■ Aim of the exercise ■
Make an exact transcript of the lines in the data below, starting with the one containing "MBCIBSXA, 20161010: 37.37 -> 37.221" and going on through the one containing "0.84303: 0.559 -> 0.52", with both included and the pictures left out.
Records to process Block Start
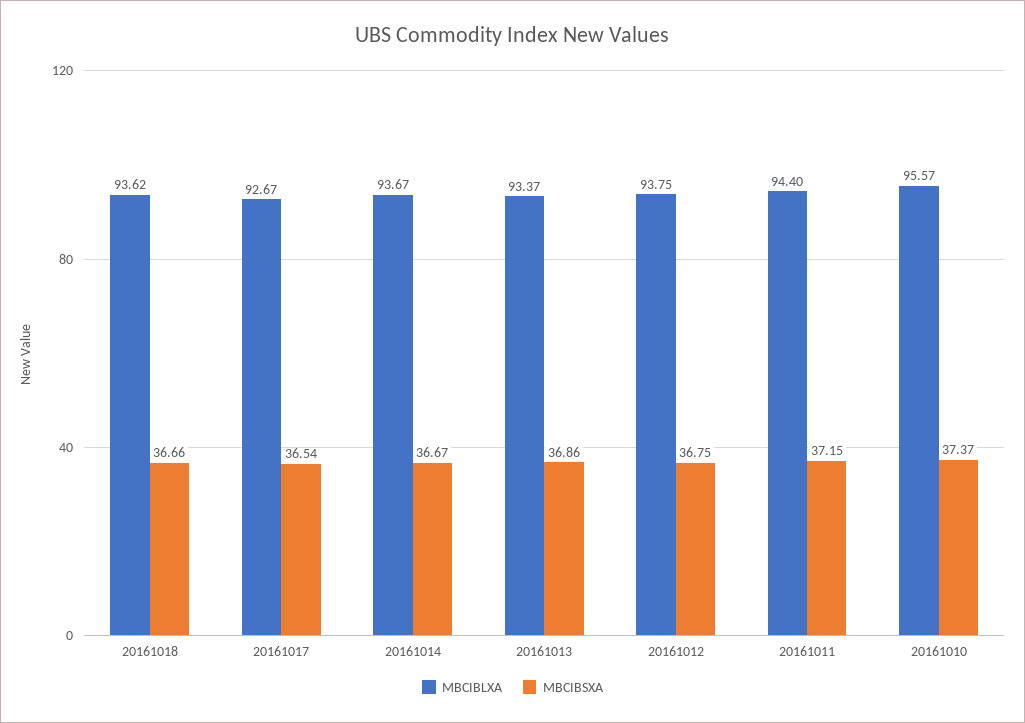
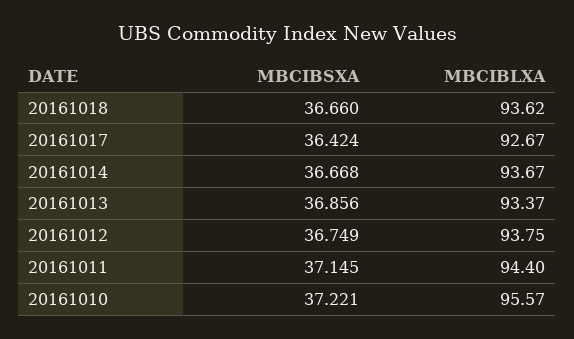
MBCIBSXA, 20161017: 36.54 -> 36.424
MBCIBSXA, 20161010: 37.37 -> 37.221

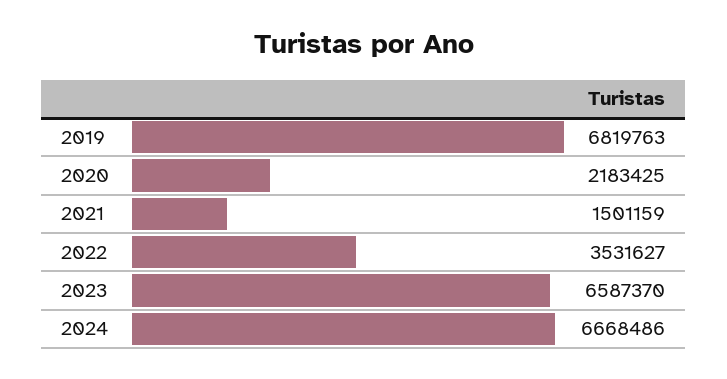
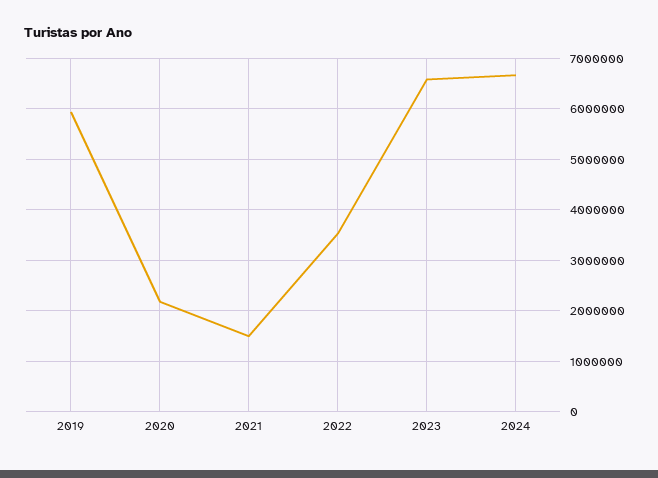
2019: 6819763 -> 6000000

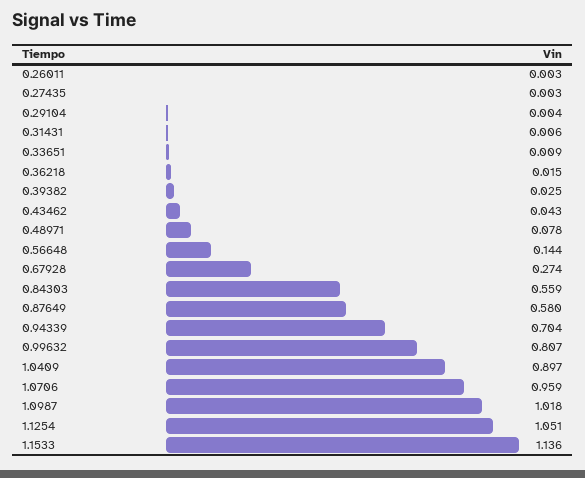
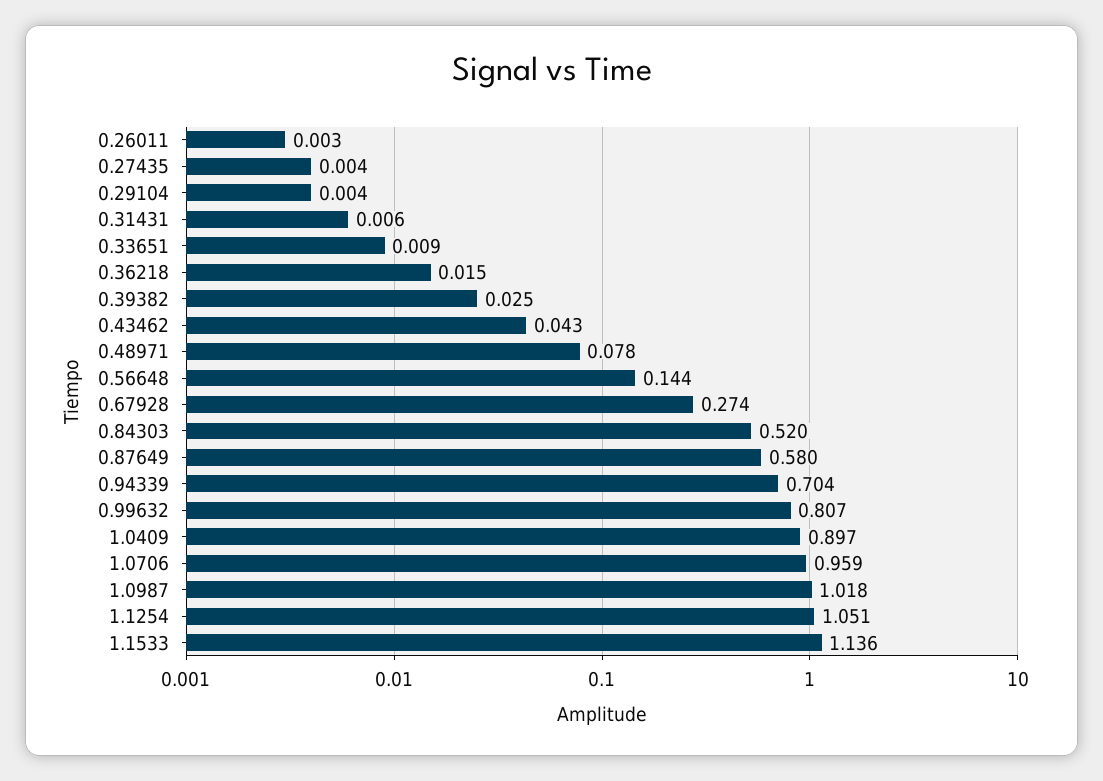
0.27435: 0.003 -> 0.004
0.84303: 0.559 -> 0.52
Records to process Block End
Records to process Block Start
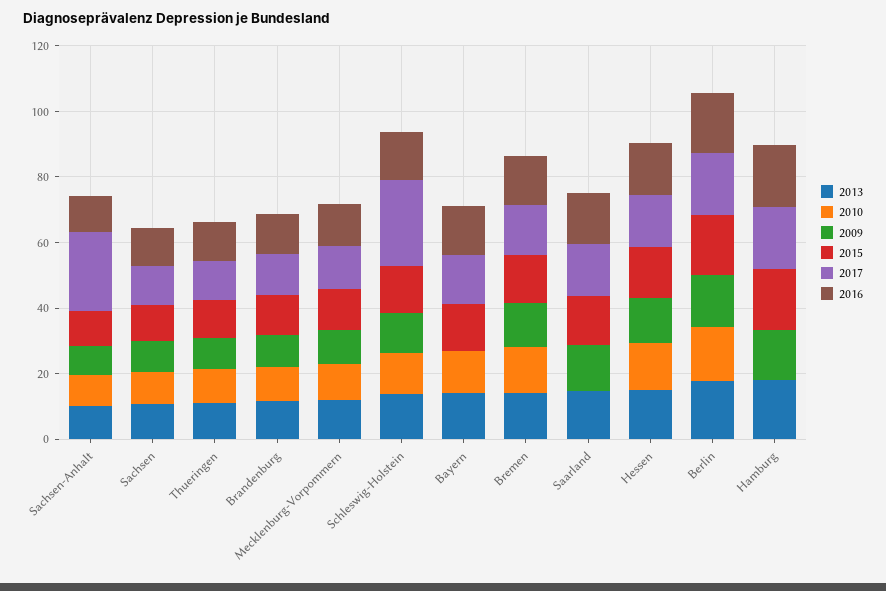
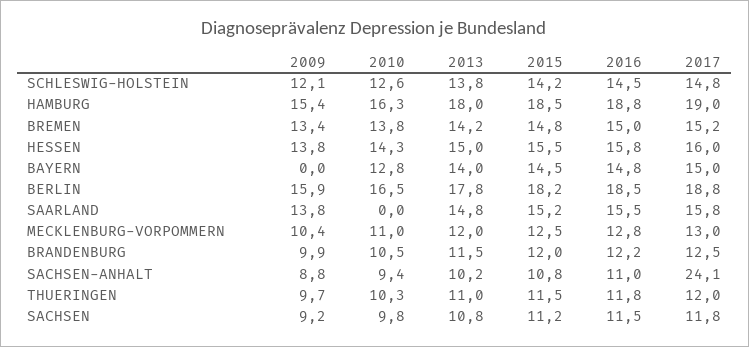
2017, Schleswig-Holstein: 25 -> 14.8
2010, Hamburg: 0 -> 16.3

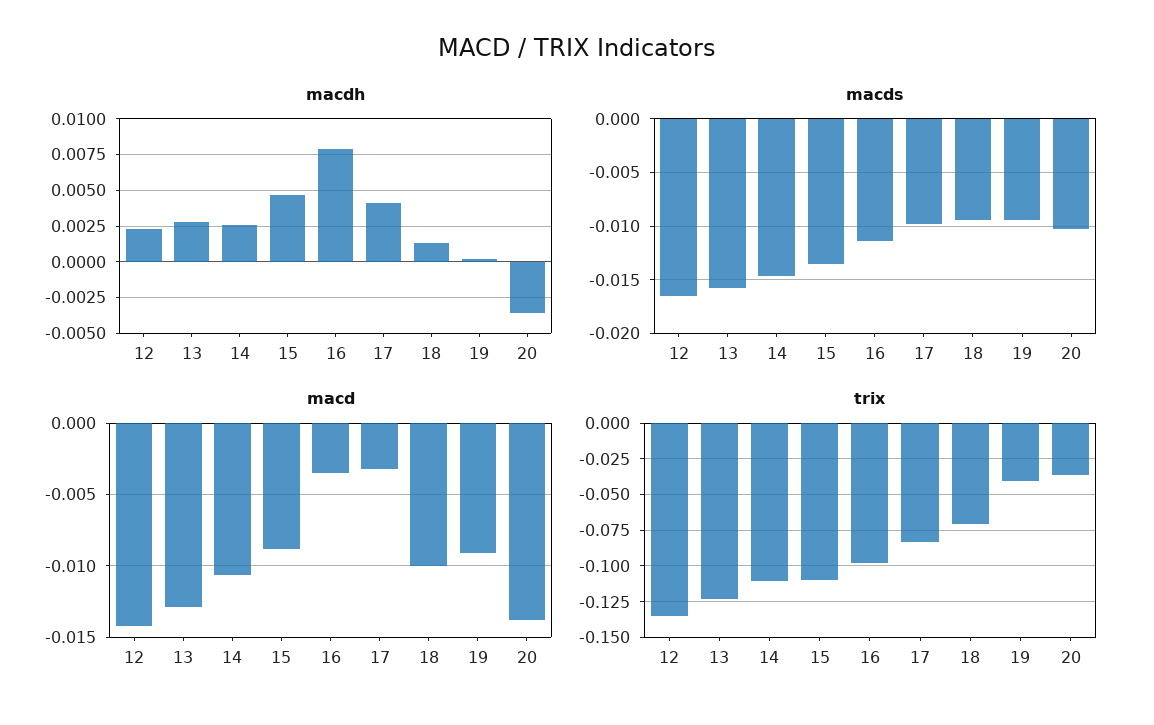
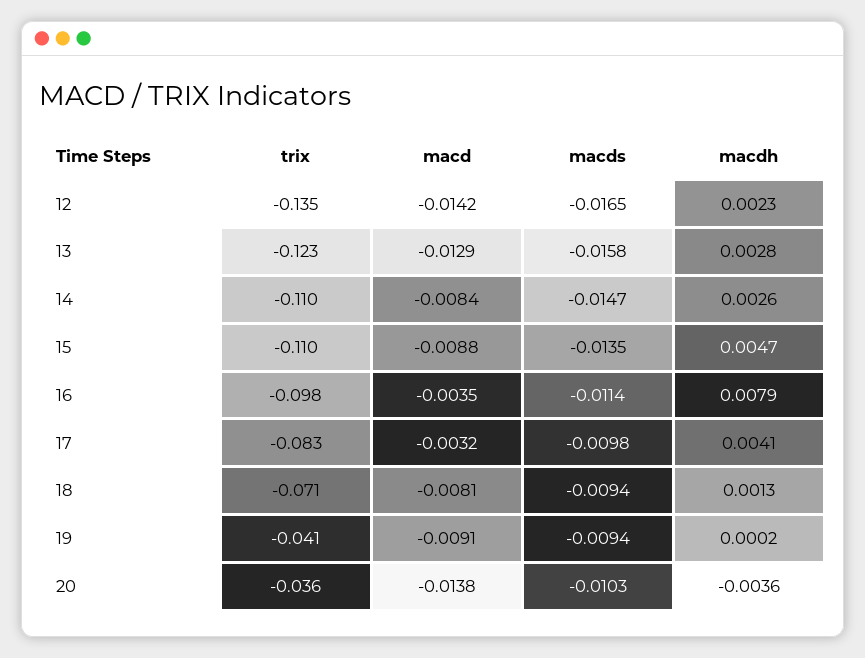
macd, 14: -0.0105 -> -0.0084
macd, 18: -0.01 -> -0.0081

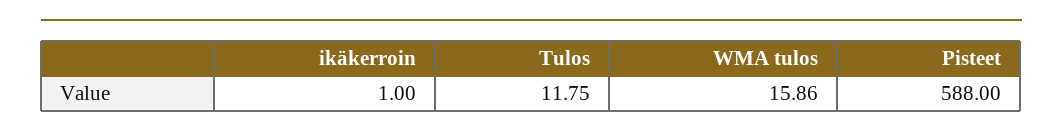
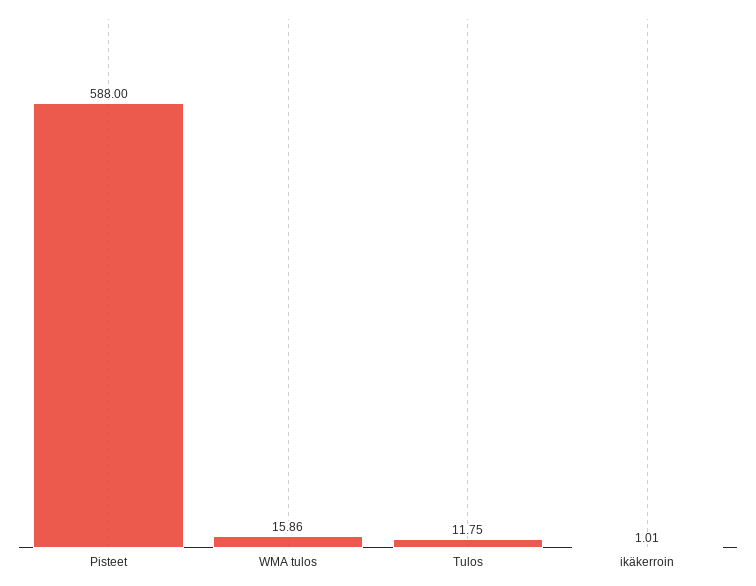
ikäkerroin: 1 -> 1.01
Records to process Block End
■ Result below ■
MBCIBSXA, 20161010: 37.37 -> 37.221

2019: 6819763 -> 6000000

0.27435: 0.003 -> 0.004
0.84303: 0.559 -> 0.52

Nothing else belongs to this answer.